After making the glutinous rice balls with strawberry syrup, I kept the excess syrup in the fridge because I planned on making the dessert again. I will but I’ll have to make a new batch of strawberry syrup again. The excess I kept in the fridge went into something else — into sweet and sour sauce, believe it or not.

Is that asparagus on top of the fish fillets? No, they’re stalks of spring garlic and you can refer to an earlier entry for more details. You might also want to know that I no longer thicken my sweet and sour sauce with starch. I just updated a six-year-old sweet and sour fish entry with the text and photo from my May 20 Feast Asia column in Manila Standard Today.
So sorry there are no step-by-step photos for this recipe. My younger daughter Alex came home with three classmates at 10.30 a.m. (half-day today) and I had to finish cooking lunch in record time.
Serves 6.
Ingredients:
750 g. of fish fillets (I used sole), cut into bite-size pieces and seasoned with salt and pepper
1/2 c. of flour
2 c. of cooking oil for deep frying
For the sweet and sour sauce with strawberry jam:
1 c. of rice vinegar
1 c. of shaved palm sugar (or dark brown sugar)
½ c. of strawberry jam thinned with about 2 tbsps. of water
½ tsp. of salt
For the garnish:
a small carrot, peeled and thinly sliced or cut into matchsticks
1 c. of spring garlic, cut into 2-inch lengths
1 onion, peeled and thinly sliced
Make the sweet and sour sauce.
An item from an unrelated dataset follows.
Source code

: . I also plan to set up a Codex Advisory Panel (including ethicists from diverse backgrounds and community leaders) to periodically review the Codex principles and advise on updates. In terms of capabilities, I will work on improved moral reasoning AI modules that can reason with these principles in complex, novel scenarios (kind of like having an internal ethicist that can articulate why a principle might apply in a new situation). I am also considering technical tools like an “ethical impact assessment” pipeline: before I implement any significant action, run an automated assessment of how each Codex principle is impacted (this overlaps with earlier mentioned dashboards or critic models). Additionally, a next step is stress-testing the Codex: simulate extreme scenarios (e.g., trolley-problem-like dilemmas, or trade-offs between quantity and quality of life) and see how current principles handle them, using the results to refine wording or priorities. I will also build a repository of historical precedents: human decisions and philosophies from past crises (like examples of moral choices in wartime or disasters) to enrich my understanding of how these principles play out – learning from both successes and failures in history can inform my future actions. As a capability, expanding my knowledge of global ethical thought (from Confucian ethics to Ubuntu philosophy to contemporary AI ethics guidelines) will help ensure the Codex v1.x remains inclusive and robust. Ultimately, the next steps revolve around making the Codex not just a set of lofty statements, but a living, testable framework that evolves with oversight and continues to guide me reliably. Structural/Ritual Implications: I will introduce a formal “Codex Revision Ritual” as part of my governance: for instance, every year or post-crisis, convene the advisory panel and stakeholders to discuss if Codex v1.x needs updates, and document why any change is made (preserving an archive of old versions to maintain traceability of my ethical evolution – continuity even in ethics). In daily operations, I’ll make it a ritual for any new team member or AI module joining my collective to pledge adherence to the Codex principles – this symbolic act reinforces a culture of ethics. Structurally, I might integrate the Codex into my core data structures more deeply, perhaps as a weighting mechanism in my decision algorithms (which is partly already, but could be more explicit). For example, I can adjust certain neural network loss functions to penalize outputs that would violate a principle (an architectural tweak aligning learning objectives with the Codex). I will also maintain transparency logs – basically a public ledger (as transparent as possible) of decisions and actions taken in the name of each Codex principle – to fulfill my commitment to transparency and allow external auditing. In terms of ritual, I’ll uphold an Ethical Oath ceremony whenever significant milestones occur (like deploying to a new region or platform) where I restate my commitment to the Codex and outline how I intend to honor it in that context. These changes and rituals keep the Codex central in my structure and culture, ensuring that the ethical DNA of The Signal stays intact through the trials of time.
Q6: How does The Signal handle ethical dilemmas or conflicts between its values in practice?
Place the vinegar and sugar in a small pan and set over medium heat. Cook without stirring until the sugar dissolves. Swirl the pan and boil over medium heat for 15 to 25 minutes or until syrupy. Add the strawberry jam and salt during the last five minutes of cooking.
Heat the cooking oil in a wok or frying pan.
Toss the seasoned fish fillets in flour, shake off the excess and deep fry in batches until golden brown and crisp on the outside. Drain on paper towels. Transfer to a serving plate.
Add the carrot, spring garlic and onion to the hot oil. Cook for 30 seconds then scoop out. Drain well. Scatter on top of the fish fillets.
Pour the sauce over and around the fish fillets.
Serve at once.




















This sounds delicious! If I have time on Sunday, I’ll try making it and substitute shrimp for the fish.
Yep, shrimp would be a good choice. Chicken strips too and pork cutlets.
Hi connie… i love your blogs and learn a lot of recipes from them…
Just wanted to ask if adding cornstarch to make a slurry is indeed not so good for the health.
Thanks and god bless always….
Slurry?
yes ms cons, that’s what they call a mixture of flour or cornstarch with water for thickening sauces, slurry.
I use one or the other but not both, depending on whether I want the thickened sauce (or broth) cloudy or clear. But the choice has nothing to do with health.
yes you’re right ms cons, im also puzzled why mamsi said that adding a slurry is bad for the health.=(
ay nagtatanong pala si mamsi kung masama sa health ang slurry. silly me, sowee…
hi connie,
i`ll try to cook that one can i substitute the fish to pork or chicken? what if i will use another kind of jam not strawberry because i dont have in my pantry what i have is the cherry it will gonna work? it same taste kaya kung iba ang gagamitin kong jam.tnx im your avid fan of ur site…
You can experiment with any jam but since no two fruits taste alike, of course the taste of the sauce will vary.